First let us look at the difference between oral and i.v. morphine. Oral time-release morphine does just what it says - it is taken by mouth and slowly releases morphine over the day. Only a proportion of the morphine taken by mouth is absorbed (depends on how taken, with what, if food in stomach etc. - so actual amount absorbed varies greatly) - also slow release means actual blood concentration is fairly low even though 180mg/day taken.
I.v. morphine goes, of course, direct into the blood and then to the brain to have its effect - all of the drug given gets there, so you know exactly how much is given. Morphine is then titrated to get the pain-killing effect required.
2mg/hr = 48mg/day - a reasonable approximation to the 180mg/day taken orally. The increase in dose was probably because, as you say, the effect did not seem good enough and, probably, your husband was tolerant to morphine having taken it for a while. So up the dose to 10mg/hr - the "floating" effect is expected at a higher dose of morphine (and, indeed, shows that a good dose is being used - morphine does not get rid of pain but changes the perception of the pain). Dose now 240mg/day i.v. which is more than the oral dose but within guidelines.
Morphine has a short half-life - thus, the need for slow release or continuous i.v. use so little likelihood of build-up in the body.
Higher doses of morphine can cause hyperthermia (high body temperature) and low blood pressure but this has to be offset against the pain-killing properties required. The total of 50mg in one hour 15 minutes is high but again was there a reason for this? More analgesia required?
It is impossible to calculate the likely concentration of morphine at this time, unfortunately. It is not clear if this is an overdose or just a ramping up of the dose due to tolerance developing - addicts can tolerate a single dose of 2000mg of heroin (a stronger drug than morphine).
Hair analysis is useful to show the presence of morphine but not its concentration at any time.
Hope this information is useful to you.
Best wishes,
Paul
---------- FOLLOW-UP ----------
QUESTION: Thanks for your thorough answer. Now I hope you might shed some light on the change in his eye color ....
This patient was on a ventilator in the ICU the 9 days. After the 50mg morphine administration in 1:15, he was subjected to an apnea test (brain death testing) which he failed due to no spontaneous breathing. He was then declared legally dead. All medical interventions were then discontinued. I was there as the equipment was shut down, all lines and tubes removed (hydration and feeding). I sat with him 1.5 hrs. Record shows, after I left, he was put in body bag and sent to hospital morgue where his body remained for 2 weeks.

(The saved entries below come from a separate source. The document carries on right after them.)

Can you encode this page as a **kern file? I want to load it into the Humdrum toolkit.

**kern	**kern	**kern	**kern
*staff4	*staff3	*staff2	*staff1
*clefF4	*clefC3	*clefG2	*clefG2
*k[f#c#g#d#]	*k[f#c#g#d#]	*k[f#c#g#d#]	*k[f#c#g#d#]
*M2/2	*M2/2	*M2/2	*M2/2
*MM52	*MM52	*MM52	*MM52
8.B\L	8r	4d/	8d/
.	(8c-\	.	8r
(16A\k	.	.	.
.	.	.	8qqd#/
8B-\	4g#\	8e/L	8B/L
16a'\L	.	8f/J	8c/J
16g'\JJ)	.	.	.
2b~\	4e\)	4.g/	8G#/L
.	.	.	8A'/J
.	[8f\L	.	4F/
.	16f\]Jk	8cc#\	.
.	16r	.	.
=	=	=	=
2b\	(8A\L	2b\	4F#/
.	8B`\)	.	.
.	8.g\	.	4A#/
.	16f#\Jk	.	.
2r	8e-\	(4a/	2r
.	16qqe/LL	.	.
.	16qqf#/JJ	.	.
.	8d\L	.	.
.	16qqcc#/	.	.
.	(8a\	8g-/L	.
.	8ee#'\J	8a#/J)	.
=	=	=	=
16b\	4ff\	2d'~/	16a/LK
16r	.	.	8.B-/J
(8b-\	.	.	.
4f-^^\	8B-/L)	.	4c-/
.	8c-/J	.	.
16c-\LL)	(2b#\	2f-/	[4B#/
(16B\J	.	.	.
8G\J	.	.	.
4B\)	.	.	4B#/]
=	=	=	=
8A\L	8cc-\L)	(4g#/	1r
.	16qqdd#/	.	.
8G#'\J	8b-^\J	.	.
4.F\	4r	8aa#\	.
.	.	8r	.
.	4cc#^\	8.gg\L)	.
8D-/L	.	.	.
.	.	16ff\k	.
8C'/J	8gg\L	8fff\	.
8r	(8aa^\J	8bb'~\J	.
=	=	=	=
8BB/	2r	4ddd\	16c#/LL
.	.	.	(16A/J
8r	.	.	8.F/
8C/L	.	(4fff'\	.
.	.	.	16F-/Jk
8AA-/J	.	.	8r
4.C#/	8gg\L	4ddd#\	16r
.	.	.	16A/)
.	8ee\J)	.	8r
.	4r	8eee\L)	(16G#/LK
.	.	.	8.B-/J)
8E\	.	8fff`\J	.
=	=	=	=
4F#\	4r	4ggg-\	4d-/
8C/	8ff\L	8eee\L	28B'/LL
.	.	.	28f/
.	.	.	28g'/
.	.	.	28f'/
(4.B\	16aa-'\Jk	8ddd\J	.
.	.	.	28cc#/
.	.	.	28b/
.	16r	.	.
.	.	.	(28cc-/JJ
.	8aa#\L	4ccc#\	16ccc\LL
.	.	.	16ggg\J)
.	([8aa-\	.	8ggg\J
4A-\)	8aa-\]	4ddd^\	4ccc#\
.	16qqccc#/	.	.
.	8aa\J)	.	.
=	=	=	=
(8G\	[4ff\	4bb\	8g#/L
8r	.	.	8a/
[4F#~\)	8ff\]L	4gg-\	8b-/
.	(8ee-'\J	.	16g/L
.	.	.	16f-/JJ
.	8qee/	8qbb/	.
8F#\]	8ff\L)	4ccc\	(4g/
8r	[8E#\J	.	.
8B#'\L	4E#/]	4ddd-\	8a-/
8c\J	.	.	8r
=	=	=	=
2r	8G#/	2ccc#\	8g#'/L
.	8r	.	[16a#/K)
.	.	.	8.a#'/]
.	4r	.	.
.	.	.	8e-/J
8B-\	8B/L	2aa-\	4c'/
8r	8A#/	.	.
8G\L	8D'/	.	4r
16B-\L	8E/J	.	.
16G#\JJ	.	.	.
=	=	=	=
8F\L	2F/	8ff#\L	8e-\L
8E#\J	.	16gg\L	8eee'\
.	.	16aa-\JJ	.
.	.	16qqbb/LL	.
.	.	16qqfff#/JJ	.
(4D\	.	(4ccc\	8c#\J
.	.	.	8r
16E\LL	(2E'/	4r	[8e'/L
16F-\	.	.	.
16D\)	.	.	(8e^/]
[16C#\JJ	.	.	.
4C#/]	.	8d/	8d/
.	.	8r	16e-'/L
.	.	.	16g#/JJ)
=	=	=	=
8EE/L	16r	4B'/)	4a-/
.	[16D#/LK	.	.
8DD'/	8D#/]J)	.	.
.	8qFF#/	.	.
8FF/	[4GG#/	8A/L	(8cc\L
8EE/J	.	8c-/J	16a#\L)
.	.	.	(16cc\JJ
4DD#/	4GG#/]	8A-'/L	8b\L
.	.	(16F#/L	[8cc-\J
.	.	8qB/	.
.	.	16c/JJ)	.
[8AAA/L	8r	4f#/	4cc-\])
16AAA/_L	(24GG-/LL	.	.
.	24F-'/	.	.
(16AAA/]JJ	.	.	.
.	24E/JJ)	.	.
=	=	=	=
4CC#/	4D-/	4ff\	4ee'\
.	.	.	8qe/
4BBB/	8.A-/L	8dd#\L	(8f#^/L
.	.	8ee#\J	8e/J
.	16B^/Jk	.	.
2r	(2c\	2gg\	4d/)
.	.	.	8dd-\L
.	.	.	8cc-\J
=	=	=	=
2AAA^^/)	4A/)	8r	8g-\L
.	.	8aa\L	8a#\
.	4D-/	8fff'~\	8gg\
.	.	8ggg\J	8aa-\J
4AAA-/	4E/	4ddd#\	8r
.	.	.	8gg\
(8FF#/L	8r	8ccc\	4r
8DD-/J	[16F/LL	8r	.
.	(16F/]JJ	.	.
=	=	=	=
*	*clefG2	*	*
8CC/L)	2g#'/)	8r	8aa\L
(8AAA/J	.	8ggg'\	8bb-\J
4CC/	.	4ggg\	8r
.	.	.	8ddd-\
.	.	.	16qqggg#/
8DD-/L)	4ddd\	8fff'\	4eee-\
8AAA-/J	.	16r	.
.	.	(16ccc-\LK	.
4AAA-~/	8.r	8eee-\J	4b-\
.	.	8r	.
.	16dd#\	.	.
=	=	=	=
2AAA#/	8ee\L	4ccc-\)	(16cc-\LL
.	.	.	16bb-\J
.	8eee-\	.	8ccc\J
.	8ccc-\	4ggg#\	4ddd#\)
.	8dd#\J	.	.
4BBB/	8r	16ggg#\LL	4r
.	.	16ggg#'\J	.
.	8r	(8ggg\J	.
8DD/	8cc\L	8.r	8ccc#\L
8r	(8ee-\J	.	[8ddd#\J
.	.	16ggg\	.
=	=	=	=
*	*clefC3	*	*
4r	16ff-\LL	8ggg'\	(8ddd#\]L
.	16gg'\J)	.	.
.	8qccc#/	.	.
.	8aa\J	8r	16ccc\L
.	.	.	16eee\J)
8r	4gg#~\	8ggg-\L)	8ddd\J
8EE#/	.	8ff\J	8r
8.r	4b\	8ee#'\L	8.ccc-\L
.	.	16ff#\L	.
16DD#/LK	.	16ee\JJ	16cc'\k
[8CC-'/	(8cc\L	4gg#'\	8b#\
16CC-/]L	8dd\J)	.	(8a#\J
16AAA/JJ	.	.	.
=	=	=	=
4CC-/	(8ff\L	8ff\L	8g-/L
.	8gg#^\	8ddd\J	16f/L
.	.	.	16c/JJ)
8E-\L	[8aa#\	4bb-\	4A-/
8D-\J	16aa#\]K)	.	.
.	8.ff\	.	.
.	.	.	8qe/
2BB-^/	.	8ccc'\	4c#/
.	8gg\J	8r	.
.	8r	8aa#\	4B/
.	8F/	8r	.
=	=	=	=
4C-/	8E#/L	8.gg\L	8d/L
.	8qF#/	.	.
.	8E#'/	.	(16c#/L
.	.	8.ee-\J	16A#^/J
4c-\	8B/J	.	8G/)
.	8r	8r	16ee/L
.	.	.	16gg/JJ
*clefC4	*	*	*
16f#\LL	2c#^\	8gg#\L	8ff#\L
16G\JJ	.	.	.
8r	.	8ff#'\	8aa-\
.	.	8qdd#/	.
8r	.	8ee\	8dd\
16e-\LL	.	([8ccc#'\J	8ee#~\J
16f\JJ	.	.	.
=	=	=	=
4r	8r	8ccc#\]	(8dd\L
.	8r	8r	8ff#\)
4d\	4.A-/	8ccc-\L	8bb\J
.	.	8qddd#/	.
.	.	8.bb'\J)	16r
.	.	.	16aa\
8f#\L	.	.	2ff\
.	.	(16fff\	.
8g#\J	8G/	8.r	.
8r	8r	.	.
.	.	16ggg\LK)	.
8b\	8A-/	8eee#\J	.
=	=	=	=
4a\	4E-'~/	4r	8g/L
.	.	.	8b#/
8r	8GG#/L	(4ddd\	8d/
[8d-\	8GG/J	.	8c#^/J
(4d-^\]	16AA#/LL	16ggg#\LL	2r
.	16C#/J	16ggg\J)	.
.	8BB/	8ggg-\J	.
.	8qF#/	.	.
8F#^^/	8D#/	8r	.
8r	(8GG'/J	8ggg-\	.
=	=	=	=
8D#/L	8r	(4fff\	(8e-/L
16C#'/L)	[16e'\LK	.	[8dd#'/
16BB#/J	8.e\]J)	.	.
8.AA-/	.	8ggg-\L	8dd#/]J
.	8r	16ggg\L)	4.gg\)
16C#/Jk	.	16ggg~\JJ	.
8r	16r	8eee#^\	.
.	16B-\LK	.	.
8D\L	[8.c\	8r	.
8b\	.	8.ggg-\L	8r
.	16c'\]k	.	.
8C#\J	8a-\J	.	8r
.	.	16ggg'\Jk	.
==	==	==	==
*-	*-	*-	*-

I saw his frozen corpse 2 weeks later. In addition to slackening of jaw, growth of whiskers, discharge from nostrils, and eyes opening, I was surprised to see that his always hazel colored eyes (green/brown) were BLUE. I made color photos and have shown them to other close friends, family members who remark, "How did he get those blue eyes?"
Can you tell me what might cause this post mortem change?
Thank you again. You give great answers.
AnswerHi, Th,
This must have been a pretty bad time for you. I' m sorry.
As to eye colour, there is very little in the scientific literature that can help us here - BLUE eyes are just the absence of pigment and so turning from hazel to blue is just a loss of pigment (melanin).
This may have simply degraded on storage of the body. See quote below:
Experienced forensic pathologists and examiners may be familiar with the phenomenon of postmortem iris color change; however, only Knight, Simpson's forensic medicine, Arnold, London, 1997; Ref. 1 and Saukko and Knight, Knight's forensic pathology, 3rd ed., Arnold, London, 2004; Ref. 2 have referred to it in the literature, and to date, there have been no published scientific research studies on this taphonomic artifact.
Don't think this is related to the treatment.